I considered normalizing the data here to a set weight and plotting a single bar chart, but the fun was in seeing seed numbers AND harvest weight numbers as stacked bars. So I left it as is.

What we see is a spectrum of plant adaptation. It is not surprising that the plants that grow more mass from fewer seeds have the heavier fruit. For these plants, the fruiting bodies are the currency by which the plants make a deal with their animal seed distributors. These heavy fruits come as a food offering and as such their seeds must survive animal digestive tracts. Compare this with the other end of the spectrum where you see less investment into fruiting bodies.
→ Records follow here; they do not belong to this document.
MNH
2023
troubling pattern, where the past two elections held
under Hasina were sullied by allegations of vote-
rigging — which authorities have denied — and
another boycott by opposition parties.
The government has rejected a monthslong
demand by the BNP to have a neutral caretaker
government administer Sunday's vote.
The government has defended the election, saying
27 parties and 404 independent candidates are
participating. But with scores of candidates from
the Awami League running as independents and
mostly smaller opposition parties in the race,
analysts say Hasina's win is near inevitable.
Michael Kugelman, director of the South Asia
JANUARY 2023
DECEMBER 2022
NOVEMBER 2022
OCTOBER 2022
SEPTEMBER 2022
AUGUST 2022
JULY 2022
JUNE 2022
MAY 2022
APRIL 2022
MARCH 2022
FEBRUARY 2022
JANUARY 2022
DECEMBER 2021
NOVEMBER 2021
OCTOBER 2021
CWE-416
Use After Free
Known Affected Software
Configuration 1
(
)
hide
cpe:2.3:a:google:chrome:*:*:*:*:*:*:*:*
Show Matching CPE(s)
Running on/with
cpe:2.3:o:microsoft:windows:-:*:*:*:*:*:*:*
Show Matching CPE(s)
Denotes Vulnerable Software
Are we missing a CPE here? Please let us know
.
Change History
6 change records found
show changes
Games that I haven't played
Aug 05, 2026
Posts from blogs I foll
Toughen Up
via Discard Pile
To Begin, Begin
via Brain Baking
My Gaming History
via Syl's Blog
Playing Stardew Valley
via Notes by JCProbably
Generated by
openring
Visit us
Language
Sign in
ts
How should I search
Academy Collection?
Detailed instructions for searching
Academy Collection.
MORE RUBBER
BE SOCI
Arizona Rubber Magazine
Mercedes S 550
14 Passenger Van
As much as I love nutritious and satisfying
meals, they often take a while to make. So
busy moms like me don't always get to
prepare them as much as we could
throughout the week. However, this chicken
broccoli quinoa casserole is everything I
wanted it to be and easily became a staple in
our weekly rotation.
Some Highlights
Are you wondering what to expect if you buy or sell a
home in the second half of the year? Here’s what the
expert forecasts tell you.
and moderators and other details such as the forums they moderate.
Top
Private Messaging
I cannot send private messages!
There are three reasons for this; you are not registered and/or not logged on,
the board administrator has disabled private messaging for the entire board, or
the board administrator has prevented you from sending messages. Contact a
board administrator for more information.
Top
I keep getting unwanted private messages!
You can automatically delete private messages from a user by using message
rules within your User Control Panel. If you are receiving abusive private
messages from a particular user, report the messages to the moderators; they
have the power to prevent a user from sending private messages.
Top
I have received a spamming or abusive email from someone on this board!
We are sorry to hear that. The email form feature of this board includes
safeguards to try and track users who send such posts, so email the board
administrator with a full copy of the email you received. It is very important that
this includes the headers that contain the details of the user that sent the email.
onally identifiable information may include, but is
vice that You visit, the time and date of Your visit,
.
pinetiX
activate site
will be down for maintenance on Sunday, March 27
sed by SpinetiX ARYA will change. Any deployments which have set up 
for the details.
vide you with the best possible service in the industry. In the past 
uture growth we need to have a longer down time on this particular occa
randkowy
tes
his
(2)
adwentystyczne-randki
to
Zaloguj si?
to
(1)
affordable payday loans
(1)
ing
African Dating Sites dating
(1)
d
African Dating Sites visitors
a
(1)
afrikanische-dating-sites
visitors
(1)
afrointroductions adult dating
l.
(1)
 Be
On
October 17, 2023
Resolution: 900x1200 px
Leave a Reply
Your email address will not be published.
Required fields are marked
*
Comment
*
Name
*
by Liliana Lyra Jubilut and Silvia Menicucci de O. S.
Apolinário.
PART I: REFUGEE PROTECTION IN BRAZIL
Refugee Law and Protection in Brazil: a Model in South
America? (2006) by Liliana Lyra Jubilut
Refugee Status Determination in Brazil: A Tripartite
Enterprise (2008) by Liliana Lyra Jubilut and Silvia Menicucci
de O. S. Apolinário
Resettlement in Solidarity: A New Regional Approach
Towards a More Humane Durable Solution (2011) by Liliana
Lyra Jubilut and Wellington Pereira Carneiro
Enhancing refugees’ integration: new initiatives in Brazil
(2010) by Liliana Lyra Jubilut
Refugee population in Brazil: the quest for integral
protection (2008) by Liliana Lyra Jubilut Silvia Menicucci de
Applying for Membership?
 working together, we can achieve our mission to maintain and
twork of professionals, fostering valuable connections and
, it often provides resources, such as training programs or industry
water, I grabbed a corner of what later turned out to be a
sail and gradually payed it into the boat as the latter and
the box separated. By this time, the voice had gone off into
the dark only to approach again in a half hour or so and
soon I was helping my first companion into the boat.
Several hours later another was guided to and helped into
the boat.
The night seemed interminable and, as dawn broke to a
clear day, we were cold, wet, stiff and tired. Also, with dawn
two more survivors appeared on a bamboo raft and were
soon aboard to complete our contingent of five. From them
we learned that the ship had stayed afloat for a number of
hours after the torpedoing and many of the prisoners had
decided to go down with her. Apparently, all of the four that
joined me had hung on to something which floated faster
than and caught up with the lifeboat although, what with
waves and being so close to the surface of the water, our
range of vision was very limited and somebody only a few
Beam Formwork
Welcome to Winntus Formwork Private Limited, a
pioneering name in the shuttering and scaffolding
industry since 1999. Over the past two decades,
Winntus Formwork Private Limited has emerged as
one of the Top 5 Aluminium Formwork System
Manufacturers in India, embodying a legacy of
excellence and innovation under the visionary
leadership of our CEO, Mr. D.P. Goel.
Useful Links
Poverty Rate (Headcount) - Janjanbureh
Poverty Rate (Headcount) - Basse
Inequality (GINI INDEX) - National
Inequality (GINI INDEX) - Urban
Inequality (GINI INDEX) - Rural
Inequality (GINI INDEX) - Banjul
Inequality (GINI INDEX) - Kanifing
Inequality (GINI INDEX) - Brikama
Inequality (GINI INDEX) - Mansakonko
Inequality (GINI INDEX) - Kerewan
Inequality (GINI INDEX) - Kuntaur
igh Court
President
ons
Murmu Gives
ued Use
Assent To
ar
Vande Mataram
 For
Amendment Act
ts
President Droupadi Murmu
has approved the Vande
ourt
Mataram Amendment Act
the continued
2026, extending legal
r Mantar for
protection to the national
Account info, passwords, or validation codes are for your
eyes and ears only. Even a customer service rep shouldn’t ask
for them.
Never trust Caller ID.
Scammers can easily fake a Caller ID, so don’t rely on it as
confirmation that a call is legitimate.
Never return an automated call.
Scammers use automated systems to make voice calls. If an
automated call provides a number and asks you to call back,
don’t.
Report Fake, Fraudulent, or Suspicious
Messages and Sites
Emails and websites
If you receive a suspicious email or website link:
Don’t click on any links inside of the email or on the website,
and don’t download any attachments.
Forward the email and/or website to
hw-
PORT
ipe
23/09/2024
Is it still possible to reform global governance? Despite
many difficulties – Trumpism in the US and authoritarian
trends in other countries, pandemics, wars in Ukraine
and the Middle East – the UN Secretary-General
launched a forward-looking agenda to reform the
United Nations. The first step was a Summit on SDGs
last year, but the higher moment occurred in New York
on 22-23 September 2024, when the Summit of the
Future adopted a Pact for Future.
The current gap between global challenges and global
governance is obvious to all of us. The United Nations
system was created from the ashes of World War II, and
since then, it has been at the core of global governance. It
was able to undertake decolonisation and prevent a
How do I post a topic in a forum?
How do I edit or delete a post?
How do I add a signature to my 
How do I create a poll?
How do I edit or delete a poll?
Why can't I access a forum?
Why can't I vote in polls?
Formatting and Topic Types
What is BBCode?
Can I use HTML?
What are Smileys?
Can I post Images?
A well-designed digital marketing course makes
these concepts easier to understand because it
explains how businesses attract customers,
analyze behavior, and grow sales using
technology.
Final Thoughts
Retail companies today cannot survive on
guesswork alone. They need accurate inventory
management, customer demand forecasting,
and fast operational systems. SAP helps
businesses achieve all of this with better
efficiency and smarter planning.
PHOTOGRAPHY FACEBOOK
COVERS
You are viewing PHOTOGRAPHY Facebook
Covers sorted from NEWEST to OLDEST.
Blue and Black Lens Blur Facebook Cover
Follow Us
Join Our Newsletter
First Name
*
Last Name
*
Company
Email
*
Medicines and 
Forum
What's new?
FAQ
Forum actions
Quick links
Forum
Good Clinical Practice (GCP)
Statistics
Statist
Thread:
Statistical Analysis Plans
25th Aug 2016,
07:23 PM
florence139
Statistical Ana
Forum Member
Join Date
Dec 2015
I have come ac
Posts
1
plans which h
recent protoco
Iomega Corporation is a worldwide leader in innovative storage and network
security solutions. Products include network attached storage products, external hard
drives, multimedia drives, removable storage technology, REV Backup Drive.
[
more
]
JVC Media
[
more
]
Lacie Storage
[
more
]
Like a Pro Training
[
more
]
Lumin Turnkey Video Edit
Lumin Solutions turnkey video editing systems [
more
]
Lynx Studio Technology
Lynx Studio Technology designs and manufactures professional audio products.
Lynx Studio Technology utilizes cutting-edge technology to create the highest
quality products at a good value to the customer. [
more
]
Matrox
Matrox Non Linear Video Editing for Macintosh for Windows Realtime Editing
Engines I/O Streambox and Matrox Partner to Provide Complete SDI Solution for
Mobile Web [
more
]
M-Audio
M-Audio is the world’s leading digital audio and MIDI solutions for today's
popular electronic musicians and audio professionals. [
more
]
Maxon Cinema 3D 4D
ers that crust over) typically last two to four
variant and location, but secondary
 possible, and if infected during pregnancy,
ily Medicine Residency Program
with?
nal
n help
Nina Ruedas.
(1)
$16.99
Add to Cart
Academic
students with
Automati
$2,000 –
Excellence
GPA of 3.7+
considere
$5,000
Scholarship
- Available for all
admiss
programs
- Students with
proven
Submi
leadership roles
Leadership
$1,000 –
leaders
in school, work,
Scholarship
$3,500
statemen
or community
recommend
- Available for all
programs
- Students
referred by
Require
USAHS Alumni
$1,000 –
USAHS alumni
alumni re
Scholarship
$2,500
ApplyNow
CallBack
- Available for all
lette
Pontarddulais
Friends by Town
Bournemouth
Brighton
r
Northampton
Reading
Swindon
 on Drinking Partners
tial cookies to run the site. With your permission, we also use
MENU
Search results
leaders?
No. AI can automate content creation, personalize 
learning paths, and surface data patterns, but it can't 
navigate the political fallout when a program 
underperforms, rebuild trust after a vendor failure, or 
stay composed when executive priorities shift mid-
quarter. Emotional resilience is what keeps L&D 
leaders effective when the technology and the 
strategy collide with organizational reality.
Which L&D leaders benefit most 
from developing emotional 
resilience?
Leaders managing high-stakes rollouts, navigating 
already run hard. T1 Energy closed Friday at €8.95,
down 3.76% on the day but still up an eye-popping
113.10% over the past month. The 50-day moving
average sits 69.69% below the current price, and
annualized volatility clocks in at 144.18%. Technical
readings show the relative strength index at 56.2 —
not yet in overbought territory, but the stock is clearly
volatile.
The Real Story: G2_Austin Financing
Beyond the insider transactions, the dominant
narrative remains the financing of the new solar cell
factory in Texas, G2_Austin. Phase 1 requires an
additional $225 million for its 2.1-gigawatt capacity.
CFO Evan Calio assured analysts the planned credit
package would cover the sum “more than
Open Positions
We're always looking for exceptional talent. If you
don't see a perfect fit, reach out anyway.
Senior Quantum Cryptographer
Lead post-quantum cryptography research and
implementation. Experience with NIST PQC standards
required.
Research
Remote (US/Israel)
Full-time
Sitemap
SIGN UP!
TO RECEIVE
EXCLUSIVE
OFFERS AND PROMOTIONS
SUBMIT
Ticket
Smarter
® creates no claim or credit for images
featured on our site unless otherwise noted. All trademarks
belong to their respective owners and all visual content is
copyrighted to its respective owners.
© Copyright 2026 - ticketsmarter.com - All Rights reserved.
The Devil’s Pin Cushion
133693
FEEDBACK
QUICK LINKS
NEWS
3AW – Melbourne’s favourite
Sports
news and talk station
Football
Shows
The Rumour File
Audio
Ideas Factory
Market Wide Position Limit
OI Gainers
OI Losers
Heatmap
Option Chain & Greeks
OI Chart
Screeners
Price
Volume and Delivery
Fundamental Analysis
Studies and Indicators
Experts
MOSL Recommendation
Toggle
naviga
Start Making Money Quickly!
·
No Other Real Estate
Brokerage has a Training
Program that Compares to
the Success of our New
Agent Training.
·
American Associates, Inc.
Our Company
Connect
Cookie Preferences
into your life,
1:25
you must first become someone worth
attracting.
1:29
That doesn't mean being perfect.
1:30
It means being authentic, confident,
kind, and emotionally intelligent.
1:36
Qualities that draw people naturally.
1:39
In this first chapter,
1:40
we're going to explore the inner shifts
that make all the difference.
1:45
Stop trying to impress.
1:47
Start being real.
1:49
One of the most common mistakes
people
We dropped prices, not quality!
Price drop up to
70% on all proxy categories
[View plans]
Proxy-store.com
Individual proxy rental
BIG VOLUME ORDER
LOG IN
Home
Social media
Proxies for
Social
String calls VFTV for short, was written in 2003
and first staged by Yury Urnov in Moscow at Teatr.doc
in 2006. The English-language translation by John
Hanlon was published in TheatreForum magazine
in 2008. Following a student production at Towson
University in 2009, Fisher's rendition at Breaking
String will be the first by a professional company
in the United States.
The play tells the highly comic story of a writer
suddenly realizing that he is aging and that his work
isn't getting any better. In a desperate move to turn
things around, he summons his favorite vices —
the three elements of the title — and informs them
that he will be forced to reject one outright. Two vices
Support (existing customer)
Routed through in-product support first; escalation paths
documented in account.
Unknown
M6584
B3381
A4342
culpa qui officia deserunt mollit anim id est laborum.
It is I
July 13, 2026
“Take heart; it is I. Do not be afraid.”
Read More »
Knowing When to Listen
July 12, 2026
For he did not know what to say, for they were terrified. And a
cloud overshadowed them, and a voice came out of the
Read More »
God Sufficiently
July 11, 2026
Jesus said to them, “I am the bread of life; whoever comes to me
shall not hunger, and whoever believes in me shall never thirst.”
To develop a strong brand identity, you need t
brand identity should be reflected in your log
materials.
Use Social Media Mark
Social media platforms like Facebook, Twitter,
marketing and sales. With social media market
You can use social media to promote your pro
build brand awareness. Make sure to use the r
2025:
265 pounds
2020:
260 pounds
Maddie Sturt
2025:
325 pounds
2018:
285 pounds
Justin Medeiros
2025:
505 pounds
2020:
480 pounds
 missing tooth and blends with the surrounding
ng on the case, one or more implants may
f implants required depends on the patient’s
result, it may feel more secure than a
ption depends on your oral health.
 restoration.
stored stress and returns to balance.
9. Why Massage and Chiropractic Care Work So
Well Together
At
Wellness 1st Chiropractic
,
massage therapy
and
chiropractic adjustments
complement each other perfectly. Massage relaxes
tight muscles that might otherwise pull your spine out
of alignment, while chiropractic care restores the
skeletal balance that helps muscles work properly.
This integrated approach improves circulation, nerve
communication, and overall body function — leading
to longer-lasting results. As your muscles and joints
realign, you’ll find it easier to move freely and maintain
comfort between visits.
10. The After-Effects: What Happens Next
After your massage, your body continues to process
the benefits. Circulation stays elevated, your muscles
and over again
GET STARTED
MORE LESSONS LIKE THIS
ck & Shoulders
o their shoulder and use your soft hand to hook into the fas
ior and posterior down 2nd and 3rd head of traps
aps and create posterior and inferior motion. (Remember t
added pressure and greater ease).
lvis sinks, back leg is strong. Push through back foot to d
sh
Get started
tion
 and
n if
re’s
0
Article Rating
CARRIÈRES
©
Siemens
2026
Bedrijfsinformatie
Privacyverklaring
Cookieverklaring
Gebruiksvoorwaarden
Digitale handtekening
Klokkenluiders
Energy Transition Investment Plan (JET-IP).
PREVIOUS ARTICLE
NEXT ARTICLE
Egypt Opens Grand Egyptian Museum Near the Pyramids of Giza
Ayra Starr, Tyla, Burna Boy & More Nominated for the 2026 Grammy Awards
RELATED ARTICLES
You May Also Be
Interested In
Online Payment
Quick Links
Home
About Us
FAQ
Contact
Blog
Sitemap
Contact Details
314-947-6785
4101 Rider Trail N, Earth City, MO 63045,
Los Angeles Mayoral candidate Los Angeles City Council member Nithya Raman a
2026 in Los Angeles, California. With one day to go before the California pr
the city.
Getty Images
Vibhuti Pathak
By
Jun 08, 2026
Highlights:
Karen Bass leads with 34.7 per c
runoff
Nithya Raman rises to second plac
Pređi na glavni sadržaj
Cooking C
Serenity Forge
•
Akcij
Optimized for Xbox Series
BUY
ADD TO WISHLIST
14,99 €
These plants may typically produce more, smaller, less resource-intensive seeds and rely instead on things like wind or gravity for propagation.

This is a very broad generalization, but it seems to fit with our trends.

Yields Change

Now we can compare 2020 and 2021 harvest yields with more accuracy than simply comparing the sum of each plants weight. Let’s consider the difference in yield as a percent change in yield from 2020 to 2021.

yields <- inner_join(
  yield20, 
  yield21, 
  by = "vegetable", 
  suffix = c(".20", ".21")
  ) %>% 
  group_by(vegetable) %>% 
  ungroup() %>% 
  mutate(
    change_yield = (yield.21 - yield.20) / yield.20
  )

Yield Change Plot

ggplot(
  data = yields,
  aes(
    x = reorder(vegetable, -change_yield), 
    y = change_yield,
    fill = vegetable,
    )
  ) +
  geom_bar(stat = "identity") +
  scale_y_continuous(
    labels = scales::percent,
    breaks = seq(-1, 5, by = 2)
    ) +
  labs(
    title = "Difference in Yield",
    subtitle = "2020 v 2021",
    y = "Percent Change"
    ) +
  theme(
    panel.grid.major.y = element_line(color = text_color, linewidth = 0.05),
    legend.position = "none",
    axis.text.x = element_text(
      angle = 90, 
      hjust = 1, 
      vjust = .5),
    axis.title.x = element_blank()
    ) +
  scale_fill_manual(values = palette_green18)

Analysis

2021 was a down year from 2020 for much of the garden based on yield from seeds, but Peppers and Basil were loving life. Hope you are too.